Das Energiesparpotential ist beträchtlich: Würden ab sofort nur
noch stromsparende Kaffeemaschinen gekauft, die einen um 30 bis 50
Prozent geringeren Strombedarf aufweisen, so könnten in der ganzen
Schweiz pro Jahr zwischen 25 und 40 Millionen Franken an
Stromkosten eingespart werden. Immerhin werden jährlich rund
500'000 neue Kaffeemaschinen verkauft. Eine Marktübersicht finden
Sie auf der Webseite von energyday.
Mit welcher Kaffeemaschine spare ich Strom?

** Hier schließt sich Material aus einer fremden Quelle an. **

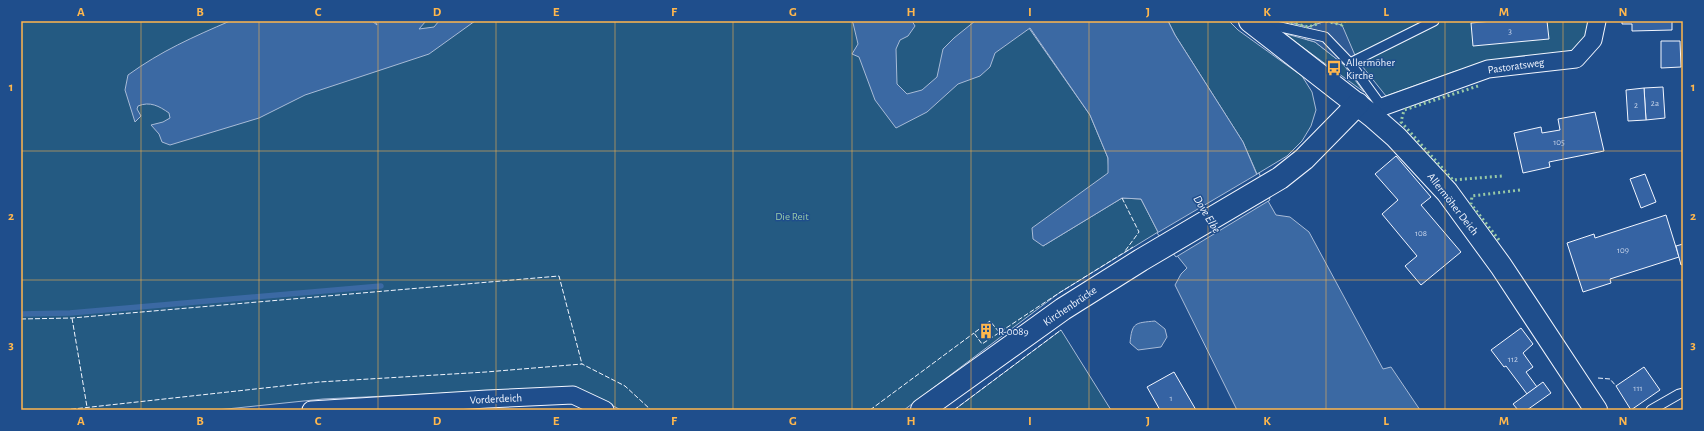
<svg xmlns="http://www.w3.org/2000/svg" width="1704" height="431" font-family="'Alegreya Sans',sans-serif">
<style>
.green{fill:#245a82;stroke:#a8bbd7}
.parking{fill:#305b95;stroke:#a8bbd7}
.water{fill:#3b69a3;stroke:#a8bbd7}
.pier{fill:#1f4e8c;stroke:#a8bbd7}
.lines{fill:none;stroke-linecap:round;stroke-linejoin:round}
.stream{stroke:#3b69a3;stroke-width:5.5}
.building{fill:#3563a3;stroke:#f2f6ff}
.service-casing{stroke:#f2f6ff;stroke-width:11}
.minor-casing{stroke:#f2f6ff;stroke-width:19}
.tertiary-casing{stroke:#f2f6ff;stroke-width:24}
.service{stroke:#1f4e8c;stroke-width:9}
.minor{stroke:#1f4e8c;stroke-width:17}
.tertiary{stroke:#1f4e8c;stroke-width:22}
.hedge{stroke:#97c8a6;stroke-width:3;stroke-dasharray:2 3;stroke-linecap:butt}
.fence{stroke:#f2f6ff;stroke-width:1;stroke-dasharray:5 2;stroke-linecap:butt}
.grid{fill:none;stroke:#ffb74d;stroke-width:1;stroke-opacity:0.55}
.labels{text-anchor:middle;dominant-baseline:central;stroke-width:3;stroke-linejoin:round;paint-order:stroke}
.number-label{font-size:9px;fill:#c3d1e8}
.poi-label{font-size:11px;fill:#f2f6ff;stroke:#1f4e8c;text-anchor:start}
.street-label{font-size:11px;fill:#f2f6ff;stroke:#1f4e8c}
.park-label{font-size:11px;fill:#97c8a6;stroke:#1f4e8c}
.water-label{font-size:12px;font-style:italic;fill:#f2f6ff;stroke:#1f4e8c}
.neatline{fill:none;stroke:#ffb74d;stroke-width:1.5}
.grid-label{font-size:13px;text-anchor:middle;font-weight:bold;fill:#ffb74d}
</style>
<rect width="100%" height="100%" fill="#1f4e8c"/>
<g class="green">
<polygon points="21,21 1024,21 1090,115 1108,158 1109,174 1043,246 1122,198 1141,199 1158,232 1059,293 904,410 621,410 576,387 323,399 217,410 21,410"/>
<polygon points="1168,21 1229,21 1238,30 1302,76 1312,92 1316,110 1311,126 1302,141 1287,156 1257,174 1243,142 1175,35"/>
<polygon points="1286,21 1590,21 1584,42 1571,52 1496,60 1453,72 1386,96 1326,21 1308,27"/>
<polygon points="1283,33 1315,42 1343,64 1364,92"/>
<polygon points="1061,330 1111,410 954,410"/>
</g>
<polygon class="parking" points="1326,21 1342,25 1357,60 1343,64 1315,42 1305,39 1308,27"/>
<g class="water">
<path d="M230,21H372L377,25L375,21H426L419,29L434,27L439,21H475L429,54L305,95L259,118L170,145L162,142L159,134L151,125L163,122L170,118L169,113C159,106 150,101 138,106L137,109L141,116L135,122L125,90L128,75C161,51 193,37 230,21Z"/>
<polygon points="851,21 912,21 915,26 908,36 900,40 896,49 897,84 907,94 922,90 937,77 943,49 954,38 975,21 1168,21 1175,35 1243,142 1268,201 1276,215 1290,217 1309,232 1383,369 1391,367 1420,410 1237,410 1175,285 1181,274 1187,268 1158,232 1141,199 1122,198 1043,246 1033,239 1032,228 1108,173 1108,158 1090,115 1030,28 995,53 990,67 980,76 958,84 927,112 896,128 875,100 859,57 852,54 858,44 853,23"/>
<path d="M1155,321L1165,329L1167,337L1161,347L1138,350L1130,343C1132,322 1135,323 1155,321Z"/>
</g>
<polygon class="pier" points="1259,173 1270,200 1176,257 1157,233"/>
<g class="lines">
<polyline class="stream" points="21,314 70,313 381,286"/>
</g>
<g class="building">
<polygon points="1492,21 1547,21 1549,39 1473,46 1471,23"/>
<polygon points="1622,21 1672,21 1672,30 1632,31 1632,24 1622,24"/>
<polygon points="1661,41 1680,41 1681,67 1661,68"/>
<polygon points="1663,87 1665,118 1646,120 1644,88"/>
<polygon points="1644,88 1646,120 1628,121 1626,90"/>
<polygon points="1595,112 1604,151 1549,162 1550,167 1523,173 1514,133 1541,127 1542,133 1560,130 1558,119"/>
<polygon points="1396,156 1431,197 1421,205 1461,252 1421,285 1405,266 1417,256 1382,214 1398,200 1375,174"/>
<polygon points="1645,174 1656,202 1641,208 1630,179"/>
<polygon points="1666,215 1679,257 1610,279 1611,283 1583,292 1567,243 1594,234 1595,238"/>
<polygon points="1683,244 1683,264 1681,265 1676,246"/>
<polygon points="988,327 991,331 984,336 981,332"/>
<polygon points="1521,328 1533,344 1523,353 1533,367 1526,372 1537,387 1527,394 1506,366 1504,367 1491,350"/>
<polygon points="1644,367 1660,390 1631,410 1616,386"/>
<polygon points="1174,372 1196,410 1160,410 1147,387"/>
<polygon points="1543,382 1551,393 1527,410 1518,410 1513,404"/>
</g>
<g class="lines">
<g class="service-casing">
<g id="service">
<polyline points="1263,23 1325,37 1350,63 1382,107"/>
<polyline points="1350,63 1434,21"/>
<polyline points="1651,410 1679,394 1683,393"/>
</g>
</g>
<g class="minor-casing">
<g id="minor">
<polyline points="1372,116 1382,107 1488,69 1576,59 1593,40 1597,21"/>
<polyline points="311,410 487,399 573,395 605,410"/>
</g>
</g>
<g class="tertiary-casing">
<g id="tertiary">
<polyline points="1250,21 1372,116 1396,137 1447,192 1501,266 1596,410"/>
<polyline points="922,410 1063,309 1141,260 1280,178 1304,159 1358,104"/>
</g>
</g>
<use href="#service" class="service"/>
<use href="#minor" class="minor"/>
<use href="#tertiary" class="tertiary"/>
<g class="hedge">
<polyline points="1286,21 1308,27 1320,23"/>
<polyline points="1326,21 1342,25 1345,21"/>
<polyline points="1478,86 1404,110 1401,122 1453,180 1502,176"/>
<polyline points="1499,240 1471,204 1472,196 1520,190"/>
</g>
<g class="fence">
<polyline points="1122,198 1139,232 1125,251"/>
<polyline points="72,318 87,407"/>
<polyline points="21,319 72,318 559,276 582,364"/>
<polyline points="999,332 990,321 974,333 982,344 1059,293 1133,247"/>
<polyline points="1598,378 1610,379 1616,386"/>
<polyline points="64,410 319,382 486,372 582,364 625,386 651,410"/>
<polyline points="870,410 974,333"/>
<polyline points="954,410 1061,330"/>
</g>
</g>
<path class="grid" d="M141,21V410M259,21V410M378,21V410M496,21V410M615,21V410M733,21V410M852,21V410M971,21V410M1089,21V410M1208,21V410M1326,21V410M1445,21V410M1563,21V410M21,151H1683M21,280H1683"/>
<defs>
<g id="bus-bare" transform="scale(1.2)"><path d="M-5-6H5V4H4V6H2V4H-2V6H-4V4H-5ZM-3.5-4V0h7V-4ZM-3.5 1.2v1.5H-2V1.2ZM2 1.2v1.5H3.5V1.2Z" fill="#ffb74d" stroke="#1f4e8c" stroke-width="2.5" paint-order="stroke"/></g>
<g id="building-bare" transform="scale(1.2)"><path d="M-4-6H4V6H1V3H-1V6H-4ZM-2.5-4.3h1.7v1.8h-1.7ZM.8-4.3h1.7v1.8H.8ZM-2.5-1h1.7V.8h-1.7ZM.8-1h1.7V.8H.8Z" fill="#ffb74d" stroke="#1f4e8c" stroke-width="2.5" paint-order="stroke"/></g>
</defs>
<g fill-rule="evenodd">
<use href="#bus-bare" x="1334" y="68"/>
<use href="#building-bare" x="986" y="331"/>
</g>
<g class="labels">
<g class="number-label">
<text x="1510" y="31">3</text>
<text x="1655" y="103">2a</text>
<text x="1636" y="105">2</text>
<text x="1559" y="142">105</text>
<text x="1421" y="233">108</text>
<text x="1623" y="250">109</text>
<text x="1513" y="359">112</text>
<text x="1638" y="388">111</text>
<text x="1171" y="398">1</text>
</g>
<g class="poi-label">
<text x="1346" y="62">Allermöher<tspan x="1346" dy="13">Kirche</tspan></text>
<text x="998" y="331">R-0089</text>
</g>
<g class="street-label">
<text transform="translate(1516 66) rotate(-8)">Pastoratsweg</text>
<text transform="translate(1453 204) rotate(52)">Allermöher Deich</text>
<text transform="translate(1070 306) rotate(-34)">Kirchenbrücke</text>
<text transform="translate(496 399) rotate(-3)">Vorderdeich</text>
</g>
<g class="park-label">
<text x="792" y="216">Die Reit</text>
</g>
<g class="water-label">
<text transform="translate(1207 214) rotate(59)">Dove Elbe</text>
</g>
</g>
<rect width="1704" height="431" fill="none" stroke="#1f4e8c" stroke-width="44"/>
<rect x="22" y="22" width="1660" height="387" class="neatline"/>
<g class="grid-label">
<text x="81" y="16">A</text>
<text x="200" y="16">B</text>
<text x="318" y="16">C</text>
<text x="437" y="16">D</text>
<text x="556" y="16">E</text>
<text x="674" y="16">F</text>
<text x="793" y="16">G</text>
<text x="911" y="16">H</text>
<text x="1030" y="16">I</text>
<text x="1148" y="16">J</text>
<text x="1267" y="16">K</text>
<text x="1386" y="16">L</text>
<text x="1504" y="16">M</text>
<text x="1623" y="16">N</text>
<text x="11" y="91">1</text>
<text x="1693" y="91">1</text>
<text x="11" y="220">2</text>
<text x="1693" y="220">2</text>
<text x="11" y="349">3</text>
<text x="1693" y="349">3</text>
<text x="81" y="425">A</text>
<text x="200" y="425">B</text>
<text x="318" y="425">C</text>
<text x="437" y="425">D</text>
<text x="556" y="425">E</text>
<text x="674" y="425">F</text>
<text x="793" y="425">G</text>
<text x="911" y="425">H</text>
<text x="1030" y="425">I</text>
<text x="1148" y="425">J</text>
<text x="1267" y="425">K</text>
<text x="1386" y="425">L</text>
<text x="1504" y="425">M</text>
<text x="1623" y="425">N</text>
</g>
</svg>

Seit kurzem sind die Kaffeemaschinen mit einer Energieetikette versehen. Zeigt sie ein A, verbraucht die Maschine wenig Strom. Von solchen mit D bis G ist abzuraten, da diese Maschinen zu viel Energie verschwenden.
Darf die Kaffeemaschine im Stand-by laufen?
Besser nicht. Kaffeemaschinen brauchen jährlich 400 Millionen Kilowattstunden. Der grösste Teil verpufft fürs Warmhalten und im Stand-by. Kaufen Kaffeetrinker Geräte mit automatischer Abschaltfunktion, wird der Verbrauch um 50 Prozent reduziert.
Kann ich bei der Kaffeemaschine einen Energiesparmodus aktivieren?
Manche Maschinen verfügen über diesen Modus, der die Thermoblocktemperatur absenkt. Im Menu und der Bedienungsanleitung kann kontrolliert werden, ob die Funktion aktiviert ist. Wenn nicht, gilt: unbedingt einschalten.